Dataset entries:
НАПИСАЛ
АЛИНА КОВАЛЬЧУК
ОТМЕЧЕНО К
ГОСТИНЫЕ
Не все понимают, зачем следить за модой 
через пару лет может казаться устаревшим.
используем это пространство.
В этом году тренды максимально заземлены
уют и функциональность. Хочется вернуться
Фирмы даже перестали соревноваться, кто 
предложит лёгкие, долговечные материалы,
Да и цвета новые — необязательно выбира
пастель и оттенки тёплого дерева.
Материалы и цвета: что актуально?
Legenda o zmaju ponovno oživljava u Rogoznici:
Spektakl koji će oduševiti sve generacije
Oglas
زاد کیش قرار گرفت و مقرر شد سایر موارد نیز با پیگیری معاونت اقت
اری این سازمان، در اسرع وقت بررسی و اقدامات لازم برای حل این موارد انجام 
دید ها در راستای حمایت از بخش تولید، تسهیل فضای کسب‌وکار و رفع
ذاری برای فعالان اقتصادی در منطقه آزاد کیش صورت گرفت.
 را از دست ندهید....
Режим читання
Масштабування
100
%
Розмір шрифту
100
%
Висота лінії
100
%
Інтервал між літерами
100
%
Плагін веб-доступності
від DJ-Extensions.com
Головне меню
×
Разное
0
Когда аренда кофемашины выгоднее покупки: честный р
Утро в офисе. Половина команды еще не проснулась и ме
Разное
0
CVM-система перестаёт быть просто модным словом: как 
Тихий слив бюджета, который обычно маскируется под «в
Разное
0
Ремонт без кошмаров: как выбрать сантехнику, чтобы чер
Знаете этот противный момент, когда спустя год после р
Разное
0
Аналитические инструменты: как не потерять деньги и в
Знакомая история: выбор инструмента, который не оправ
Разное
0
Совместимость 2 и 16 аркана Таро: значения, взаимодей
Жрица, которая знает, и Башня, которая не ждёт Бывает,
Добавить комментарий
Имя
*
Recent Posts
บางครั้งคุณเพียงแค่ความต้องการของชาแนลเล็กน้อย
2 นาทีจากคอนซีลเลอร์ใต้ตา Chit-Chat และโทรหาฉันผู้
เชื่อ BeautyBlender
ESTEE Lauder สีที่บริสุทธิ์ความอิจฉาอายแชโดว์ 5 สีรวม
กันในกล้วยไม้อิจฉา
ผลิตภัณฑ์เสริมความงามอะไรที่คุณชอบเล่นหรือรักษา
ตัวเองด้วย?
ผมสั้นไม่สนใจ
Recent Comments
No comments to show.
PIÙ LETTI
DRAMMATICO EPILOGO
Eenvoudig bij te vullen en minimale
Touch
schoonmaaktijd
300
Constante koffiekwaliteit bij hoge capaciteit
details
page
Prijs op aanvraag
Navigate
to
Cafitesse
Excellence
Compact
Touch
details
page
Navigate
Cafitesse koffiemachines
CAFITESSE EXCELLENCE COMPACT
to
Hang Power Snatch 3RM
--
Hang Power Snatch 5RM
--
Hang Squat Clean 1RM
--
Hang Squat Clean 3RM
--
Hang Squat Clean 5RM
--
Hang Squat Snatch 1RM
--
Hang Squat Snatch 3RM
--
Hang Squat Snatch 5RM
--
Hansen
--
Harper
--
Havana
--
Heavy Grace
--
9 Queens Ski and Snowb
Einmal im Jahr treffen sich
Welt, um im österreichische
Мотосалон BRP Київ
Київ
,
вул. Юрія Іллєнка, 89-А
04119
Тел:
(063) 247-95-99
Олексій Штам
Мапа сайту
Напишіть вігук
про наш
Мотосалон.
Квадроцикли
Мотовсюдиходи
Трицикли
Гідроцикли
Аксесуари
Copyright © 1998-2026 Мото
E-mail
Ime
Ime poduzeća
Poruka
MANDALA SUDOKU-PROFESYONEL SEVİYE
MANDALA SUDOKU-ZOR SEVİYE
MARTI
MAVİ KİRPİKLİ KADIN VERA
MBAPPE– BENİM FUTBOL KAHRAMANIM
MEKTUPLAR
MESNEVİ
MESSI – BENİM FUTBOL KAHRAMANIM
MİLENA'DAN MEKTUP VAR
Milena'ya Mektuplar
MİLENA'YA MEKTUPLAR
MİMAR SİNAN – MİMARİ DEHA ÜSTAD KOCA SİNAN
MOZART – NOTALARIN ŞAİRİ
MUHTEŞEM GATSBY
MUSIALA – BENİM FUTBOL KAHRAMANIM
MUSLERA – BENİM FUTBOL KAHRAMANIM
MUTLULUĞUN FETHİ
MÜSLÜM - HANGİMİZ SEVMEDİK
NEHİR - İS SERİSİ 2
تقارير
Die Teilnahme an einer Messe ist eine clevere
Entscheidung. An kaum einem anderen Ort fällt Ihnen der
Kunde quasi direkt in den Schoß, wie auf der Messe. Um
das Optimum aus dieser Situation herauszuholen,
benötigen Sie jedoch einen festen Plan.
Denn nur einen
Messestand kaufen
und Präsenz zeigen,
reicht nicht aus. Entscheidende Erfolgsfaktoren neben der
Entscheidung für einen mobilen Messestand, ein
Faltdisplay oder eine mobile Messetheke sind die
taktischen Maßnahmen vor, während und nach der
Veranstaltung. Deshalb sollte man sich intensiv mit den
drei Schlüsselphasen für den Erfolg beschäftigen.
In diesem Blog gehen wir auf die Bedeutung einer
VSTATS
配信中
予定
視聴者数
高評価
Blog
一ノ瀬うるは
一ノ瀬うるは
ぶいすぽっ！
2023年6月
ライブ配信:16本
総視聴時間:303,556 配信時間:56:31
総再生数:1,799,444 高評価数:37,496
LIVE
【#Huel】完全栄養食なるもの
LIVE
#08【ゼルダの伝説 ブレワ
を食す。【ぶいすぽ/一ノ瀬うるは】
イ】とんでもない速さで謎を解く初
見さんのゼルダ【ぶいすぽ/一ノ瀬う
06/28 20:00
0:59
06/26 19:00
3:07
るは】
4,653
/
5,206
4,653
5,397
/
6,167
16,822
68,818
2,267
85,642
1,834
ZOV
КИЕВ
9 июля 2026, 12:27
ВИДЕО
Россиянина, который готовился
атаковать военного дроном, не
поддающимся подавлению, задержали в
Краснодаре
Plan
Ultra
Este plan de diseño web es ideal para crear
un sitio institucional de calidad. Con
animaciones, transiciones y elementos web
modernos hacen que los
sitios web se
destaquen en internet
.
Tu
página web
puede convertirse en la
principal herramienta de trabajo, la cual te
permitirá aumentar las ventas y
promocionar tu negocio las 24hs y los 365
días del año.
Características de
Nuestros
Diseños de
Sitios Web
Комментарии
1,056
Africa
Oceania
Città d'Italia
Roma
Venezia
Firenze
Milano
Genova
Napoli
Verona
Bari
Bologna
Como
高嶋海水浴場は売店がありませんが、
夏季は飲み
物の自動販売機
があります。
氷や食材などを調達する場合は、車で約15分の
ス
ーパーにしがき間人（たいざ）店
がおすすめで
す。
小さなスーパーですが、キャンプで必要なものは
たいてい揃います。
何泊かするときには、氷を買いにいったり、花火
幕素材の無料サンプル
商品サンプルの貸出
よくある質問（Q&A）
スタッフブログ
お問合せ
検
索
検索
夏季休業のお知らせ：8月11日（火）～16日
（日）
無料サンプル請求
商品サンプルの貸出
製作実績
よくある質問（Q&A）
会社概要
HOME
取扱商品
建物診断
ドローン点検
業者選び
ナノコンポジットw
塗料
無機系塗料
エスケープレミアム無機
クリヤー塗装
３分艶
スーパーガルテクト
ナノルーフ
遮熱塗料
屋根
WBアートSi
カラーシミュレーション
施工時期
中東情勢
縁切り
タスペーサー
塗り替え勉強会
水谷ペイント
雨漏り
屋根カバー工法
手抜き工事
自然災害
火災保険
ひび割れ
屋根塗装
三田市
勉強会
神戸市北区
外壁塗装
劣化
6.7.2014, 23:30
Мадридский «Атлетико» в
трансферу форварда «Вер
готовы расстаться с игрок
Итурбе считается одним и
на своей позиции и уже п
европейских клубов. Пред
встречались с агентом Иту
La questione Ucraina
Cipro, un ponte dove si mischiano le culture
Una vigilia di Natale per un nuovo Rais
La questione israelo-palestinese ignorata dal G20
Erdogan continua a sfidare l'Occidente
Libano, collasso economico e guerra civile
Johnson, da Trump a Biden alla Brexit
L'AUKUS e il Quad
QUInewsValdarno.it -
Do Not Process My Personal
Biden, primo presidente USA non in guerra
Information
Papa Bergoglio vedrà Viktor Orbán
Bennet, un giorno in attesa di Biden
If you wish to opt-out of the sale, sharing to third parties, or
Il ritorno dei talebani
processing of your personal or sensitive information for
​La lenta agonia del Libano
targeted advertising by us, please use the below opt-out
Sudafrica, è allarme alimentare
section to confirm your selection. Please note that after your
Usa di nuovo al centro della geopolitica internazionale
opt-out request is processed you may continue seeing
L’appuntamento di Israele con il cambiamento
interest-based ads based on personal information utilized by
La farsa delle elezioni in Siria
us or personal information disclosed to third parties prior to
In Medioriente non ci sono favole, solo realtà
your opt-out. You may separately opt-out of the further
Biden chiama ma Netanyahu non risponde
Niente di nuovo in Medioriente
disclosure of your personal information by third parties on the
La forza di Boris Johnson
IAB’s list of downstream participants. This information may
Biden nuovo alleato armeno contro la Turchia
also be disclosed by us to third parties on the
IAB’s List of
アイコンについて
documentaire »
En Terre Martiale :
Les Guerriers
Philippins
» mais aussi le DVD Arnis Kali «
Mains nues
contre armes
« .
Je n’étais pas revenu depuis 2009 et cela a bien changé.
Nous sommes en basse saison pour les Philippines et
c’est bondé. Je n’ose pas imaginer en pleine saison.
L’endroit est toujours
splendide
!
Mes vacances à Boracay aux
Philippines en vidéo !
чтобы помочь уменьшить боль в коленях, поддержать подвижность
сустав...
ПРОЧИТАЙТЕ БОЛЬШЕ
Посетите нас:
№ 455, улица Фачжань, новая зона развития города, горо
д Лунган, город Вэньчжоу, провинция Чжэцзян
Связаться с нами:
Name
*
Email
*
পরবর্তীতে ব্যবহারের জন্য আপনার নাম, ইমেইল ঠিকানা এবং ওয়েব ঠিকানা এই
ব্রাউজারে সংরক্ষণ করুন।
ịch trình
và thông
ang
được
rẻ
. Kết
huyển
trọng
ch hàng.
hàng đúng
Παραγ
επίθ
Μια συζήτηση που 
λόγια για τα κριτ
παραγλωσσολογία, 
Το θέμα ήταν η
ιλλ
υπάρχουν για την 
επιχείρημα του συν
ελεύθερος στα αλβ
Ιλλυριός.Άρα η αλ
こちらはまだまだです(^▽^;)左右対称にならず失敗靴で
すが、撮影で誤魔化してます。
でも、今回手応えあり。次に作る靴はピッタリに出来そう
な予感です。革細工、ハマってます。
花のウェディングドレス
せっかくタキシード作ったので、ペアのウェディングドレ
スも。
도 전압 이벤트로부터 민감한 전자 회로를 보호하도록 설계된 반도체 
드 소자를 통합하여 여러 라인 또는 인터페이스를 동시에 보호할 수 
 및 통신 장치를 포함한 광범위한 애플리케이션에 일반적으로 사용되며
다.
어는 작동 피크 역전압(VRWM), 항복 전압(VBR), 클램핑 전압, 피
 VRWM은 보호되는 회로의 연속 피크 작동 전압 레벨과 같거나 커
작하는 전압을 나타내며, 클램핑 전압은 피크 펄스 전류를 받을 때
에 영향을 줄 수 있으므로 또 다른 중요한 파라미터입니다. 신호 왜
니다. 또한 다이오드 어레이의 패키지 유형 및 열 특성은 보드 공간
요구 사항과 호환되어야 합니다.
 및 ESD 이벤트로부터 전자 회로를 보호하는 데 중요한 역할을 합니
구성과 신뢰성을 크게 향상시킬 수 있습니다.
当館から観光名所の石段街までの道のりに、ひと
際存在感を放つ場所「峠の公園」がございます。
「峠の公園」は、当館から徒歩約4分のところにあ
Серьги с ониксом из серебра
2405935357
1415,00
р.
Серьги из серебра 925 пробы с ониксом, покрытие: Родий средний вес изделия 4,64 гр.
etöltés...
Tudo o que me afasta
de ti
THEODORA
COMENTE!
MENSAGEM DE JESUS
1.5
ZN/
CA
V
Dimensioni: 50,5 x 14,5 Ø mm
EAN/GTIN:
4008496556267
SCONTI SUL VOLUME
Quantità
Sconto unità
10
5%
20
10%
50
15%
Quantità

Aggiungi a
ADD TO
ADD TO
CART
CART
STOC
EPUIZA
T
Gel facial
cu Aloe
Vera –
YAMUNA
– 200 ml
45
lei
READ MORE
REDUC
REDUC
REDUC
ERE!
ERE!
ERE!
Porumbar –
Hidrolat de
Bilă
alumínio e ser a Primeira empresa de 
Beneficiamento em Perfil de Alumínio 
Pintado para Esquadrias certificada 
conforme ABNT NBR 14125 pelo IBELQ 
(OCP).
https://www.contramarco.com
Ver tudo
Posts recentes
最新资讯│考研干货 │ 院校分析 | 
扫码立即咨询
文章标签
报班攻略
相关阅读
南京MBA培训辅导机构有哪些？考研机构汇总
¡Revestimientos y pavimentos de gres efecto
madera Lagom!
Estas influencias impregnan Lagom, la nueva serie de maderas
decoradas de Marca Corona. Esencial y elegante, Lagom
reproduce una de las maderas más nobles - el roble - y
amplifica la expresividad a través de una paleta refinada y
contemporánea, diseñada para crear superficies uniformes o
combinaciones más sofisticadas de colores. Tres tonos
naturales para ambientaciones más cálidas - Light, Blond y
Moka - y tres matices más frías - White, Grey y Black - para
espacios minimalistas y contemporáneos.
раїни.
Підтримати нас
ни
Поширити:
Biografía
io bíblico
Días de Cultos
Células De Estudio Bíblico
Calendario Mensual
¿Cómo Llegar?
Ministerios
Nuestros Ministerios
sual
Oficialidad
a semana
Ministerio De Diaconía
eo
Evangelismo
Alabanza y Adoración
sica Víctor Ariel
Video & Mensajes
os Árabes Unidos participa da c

# [EXERCISE PROMPT]
In the entries, find every line holding "峠の公園" and copy it.

# [ANSWER SPACE]
際存在感を放つ場所「峠の公園」がございます。
「峠の公園」は、当館から徒歩約4分のところにあ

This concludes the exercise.